Abstract
Regional-scale estimates of groundwater recharge are inherently uncertain, but this uncertainty is rarely quantified. Quantifying this uncertainty provides an understanding of the limitations of the estimates, and being able to reduce the uncertainty makes the recharge estimates more useful for water resources management. This paper describes the development of a method to constrain the uncertainty in upscaled recharge estimates using a rejection sampling procedure for baseflow and remotely sensed evapotranspiration data to constrain the lower and upper end of the recharge distribution, respectively. The recharge estimates come from probabilistic chloride mass-balance estimates from 3,575 points upscaled using regression kriging with rainfall, soils and vegetation as covariates. The method is successfully demonstrated for the 570,000-km2 Cambrian Limestone Aquifer in northern Australia. The method developed here is able to reduce the uncertainty in the upscaled chloride mass-balance estimates of recharge by nearly a third using data that are readily available. The difference between the 5th and 95th percentiles of unconstrained recharge across the aquifer was 31 mm/yr (range 5–36 mm/yr) which was reduced to 22 mm/yr for the constrained case (9–31 mm/yr). The spatial distribution of recharge was dominated by the spatial distribution of rainfall but was comparatively reduced in areas with denser vegetation or finer textured soils. Recharge was highest in the north-west in the Daly River catchment with a catchment average of 101 (61–192) mm/yr and lowest in the south-east Georgina River catchment with 6 (4–12) mm/yr.

» Short task 1:
List the covariates that the groundwater recharge abstract says were used in the regression kriging.
» Short task 2:
Please carry the groundwater recharge abstract on past its last sentence.

» Data excerpt:
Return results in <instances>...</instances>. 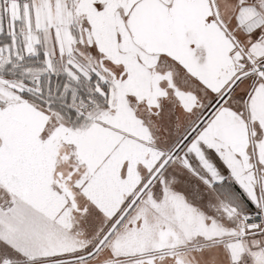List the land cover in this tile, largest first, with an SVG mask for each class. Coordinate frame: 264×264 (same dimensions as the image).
<instances>
[{"label":"snow or ice","instance_id":"obj_1","mask_svg":"<svg viewBox=\"0 0 264 264\" xmlns=\"http://www.w3.org/2000/svg\"><path fill=\"white\" fill-rule=\"evenodd\" d=\"M0 264H264V0H0Z\"/></svg>","mask_w":264,"mask_h":264}]
</instances>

» Reply 1:
Rainfall, soils and vegetation.

» Reply 2:
Highlights
Groundwater recharge is one of the most difficult components of the water balance to estimate as it is impossible to directly measure and must be inferred from other measurements
The Normalised Difference Vegetation Index (NDVI) is correlated with rainfall, causing the positive correlation with log recharge without taking the rainfall into account
The uncertainty in the recharge estimates using the chloride mass balance (CMB) are largely due to the uncertainty in the chloride deposition, and it is difficult to measure this over appropriate time scales with the spatial resolution needed
Summary
Groundwater recharge is one of the most difficult components of the water balance to estimate as it is impossible to directly measure and must be inferred from other measurements. It is often recommended to use multiple methods when estimating recharge to acknowledge the inherent uncertainty in estimating something that cannot be measured directly (Scanlon et al 2002). The chloride mass balance (CMB) method (Anderson 1945) is the most widely used approach for estimating recharge, both globally (Scanlon et al 2006) and in Australia (Crosbie et al 2010). It is popular because it is robust over many climate zones and is cost effective, requiring only analyses of chloride in groundwater and rainfall.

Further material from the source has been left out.